DATASET SECTION -
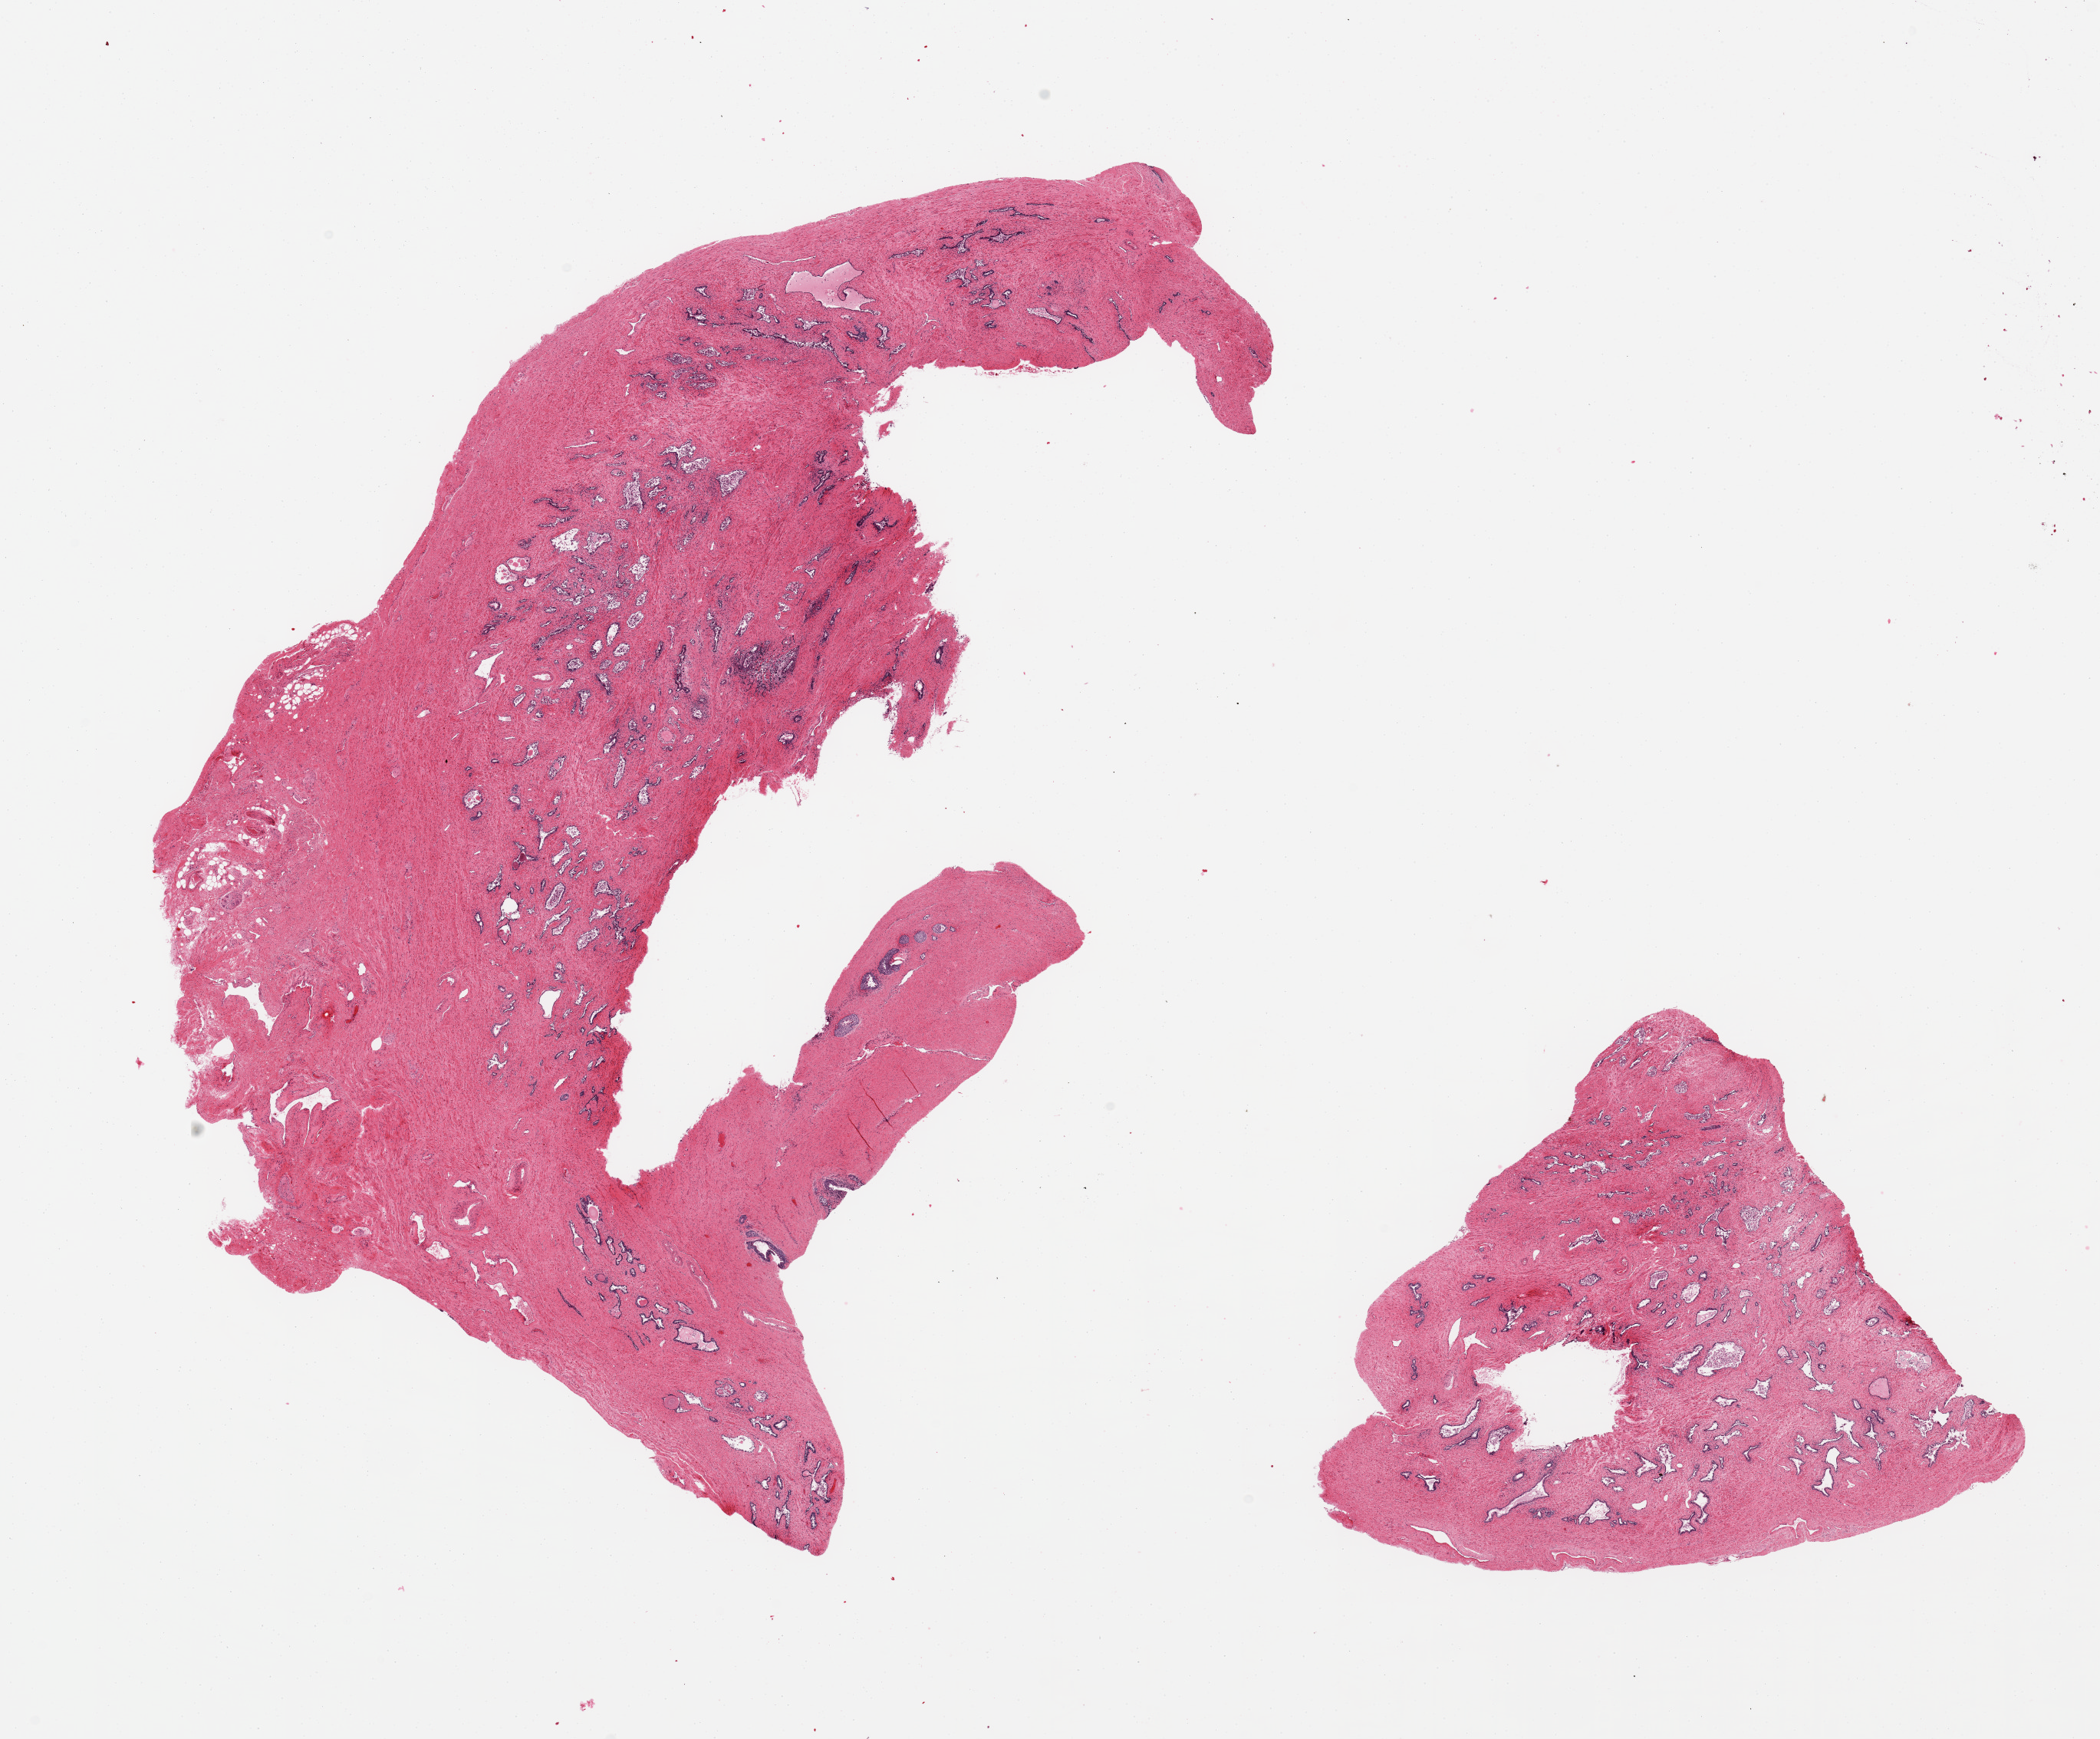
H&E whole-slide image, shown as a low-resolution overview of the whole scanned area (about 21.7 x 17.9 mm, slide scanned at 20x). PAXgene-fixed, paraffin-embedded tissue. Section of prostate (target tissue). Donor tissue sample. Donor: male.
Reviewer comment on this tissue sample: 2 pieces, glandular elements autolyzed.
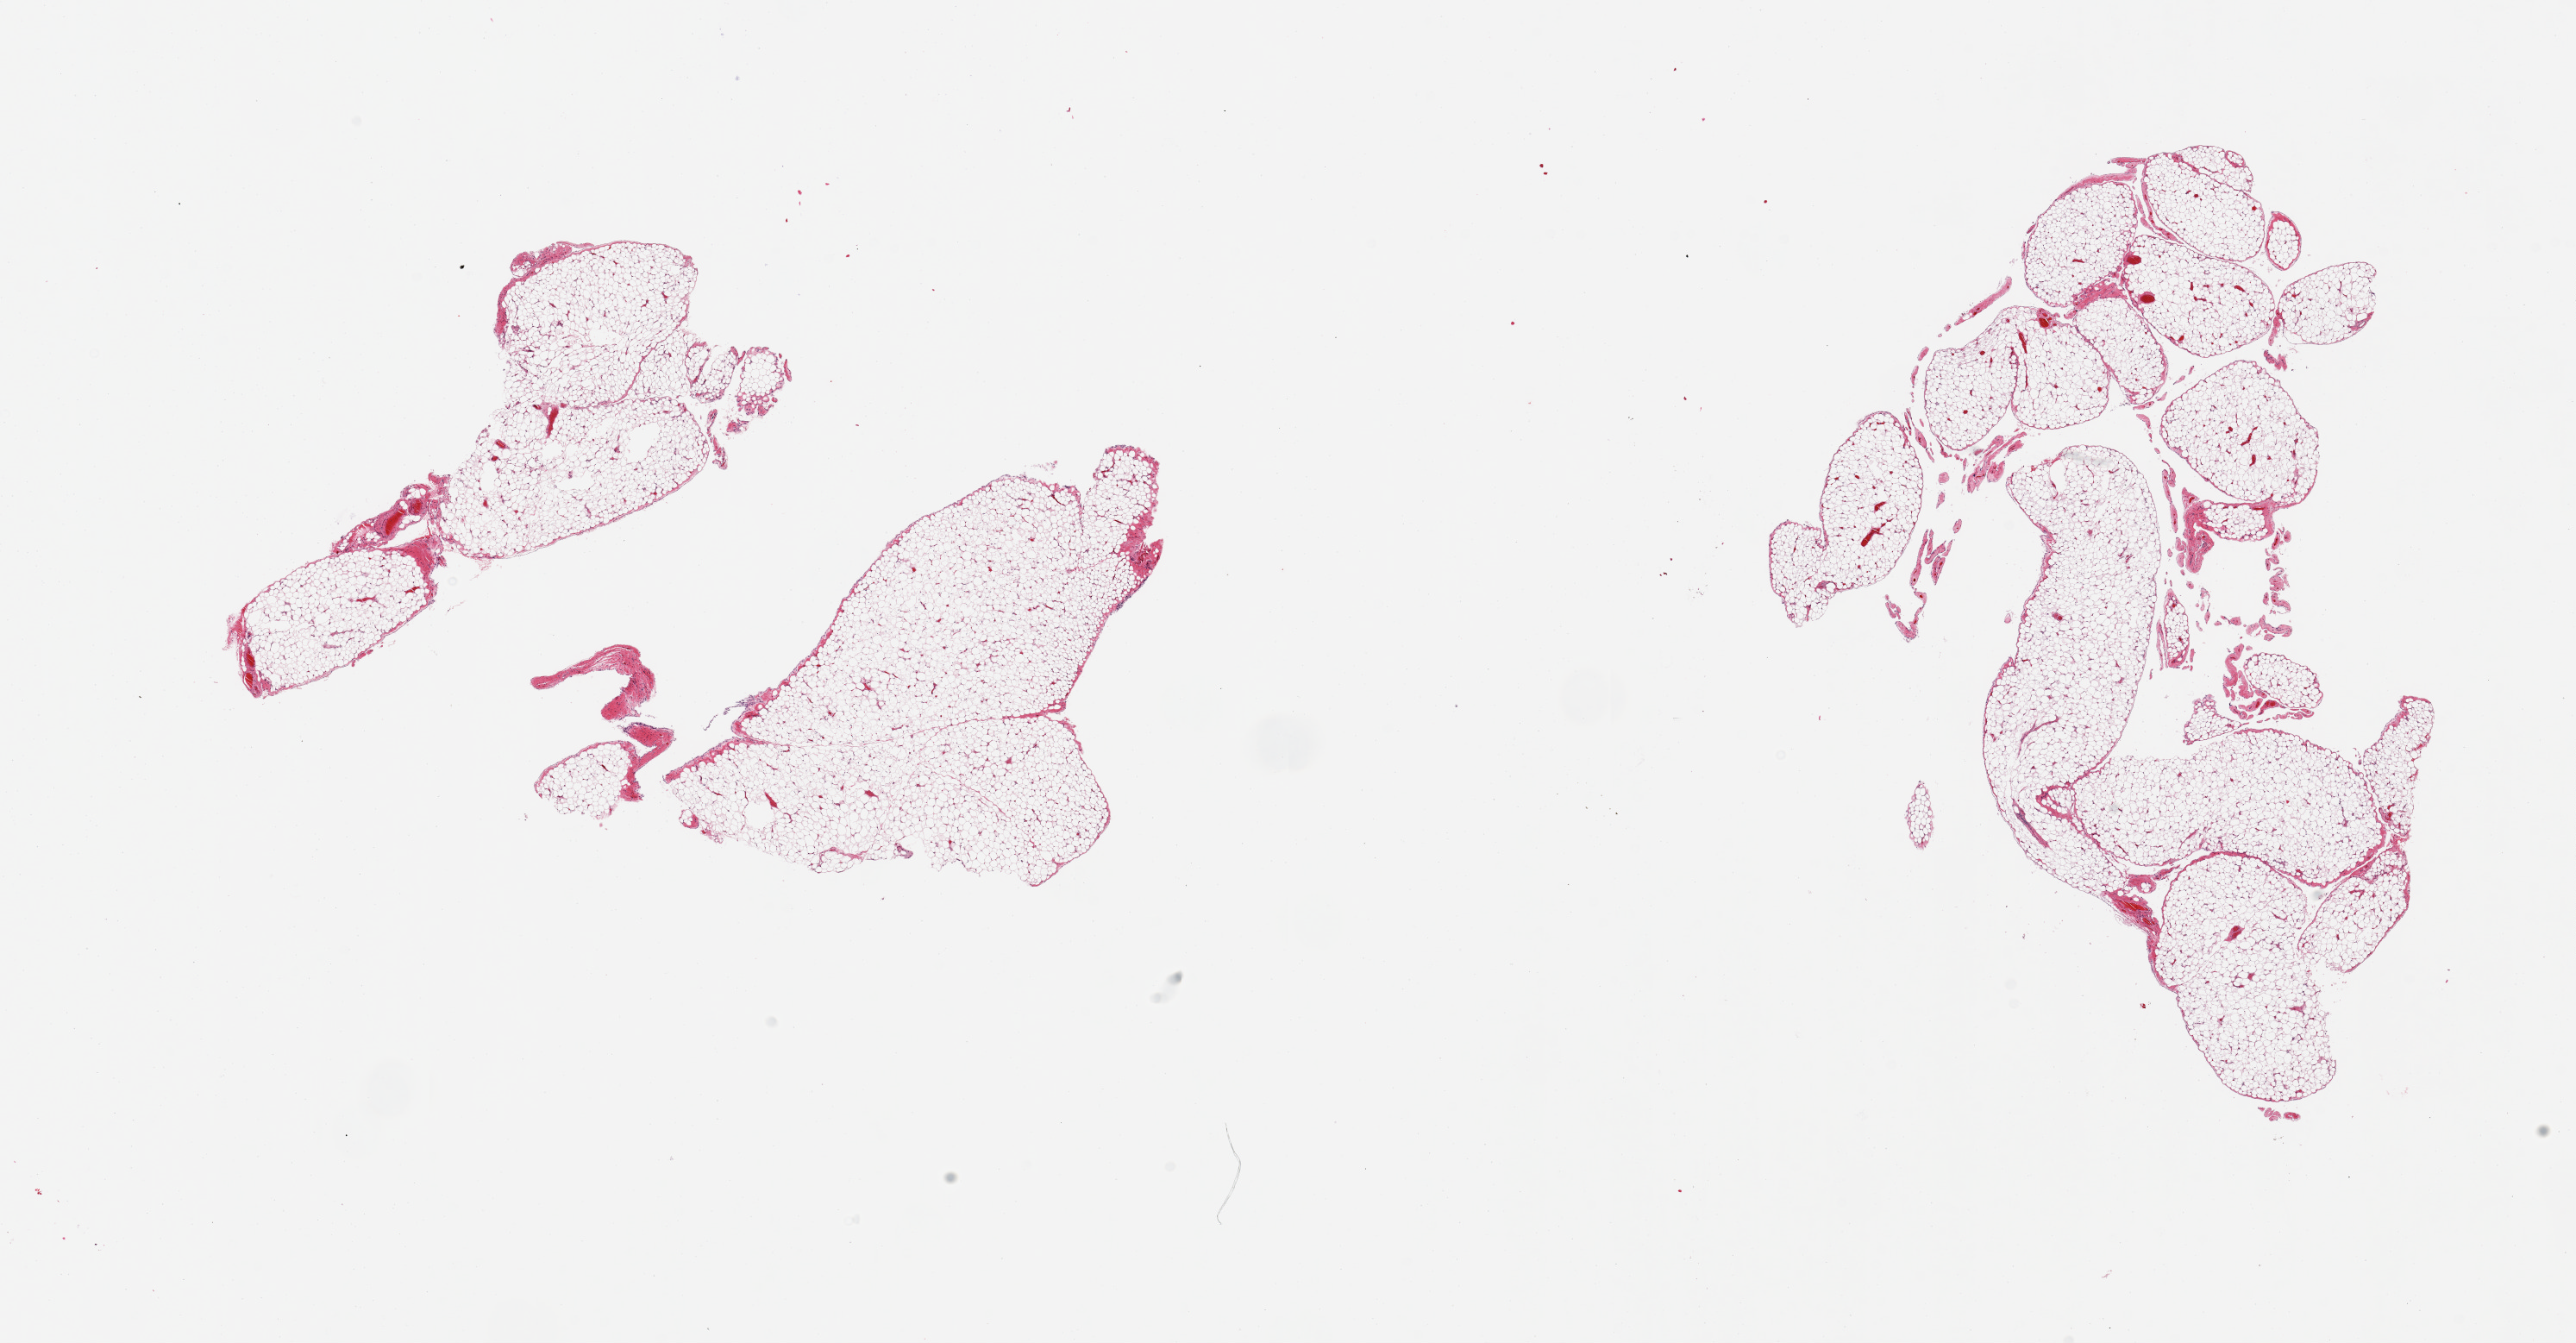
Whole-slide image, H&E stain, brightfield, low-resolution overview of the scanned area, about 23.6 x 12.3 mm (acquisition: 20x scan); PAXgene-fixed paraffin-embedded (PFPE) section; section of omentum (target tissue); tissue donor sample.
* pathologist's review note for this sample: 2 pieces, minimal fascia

EXERCISE REQUIREMENTS - Every line of the material above should be repeated exactly, except for the pictures.

TASK OUTPUT -
H&E whole-slide image, shown as a low-resolution overview of the whole scanned area (about 21.7 x 17.9 mm, slide scanned at 20x). PAXgene-fixed, paraffin-embedded tissue. Section of prostate (target tissue). Donor tissue sample. Donor: male.
Reviewer comment on this tissue sample: 2 pieces, glandular elements autolyzed.
Whole-slide image, H&E stain, brightfield, low-resolution overview of the scanned area, about 23.6 x 12.3 mm (acquisition: 20x scan); PAXgene-fixed paraffin-embedded (PFPE) section; section of omentum (target tissue); tissue donor sample.
* pathologist's review note for this sample: 2 pieces, minimal fascia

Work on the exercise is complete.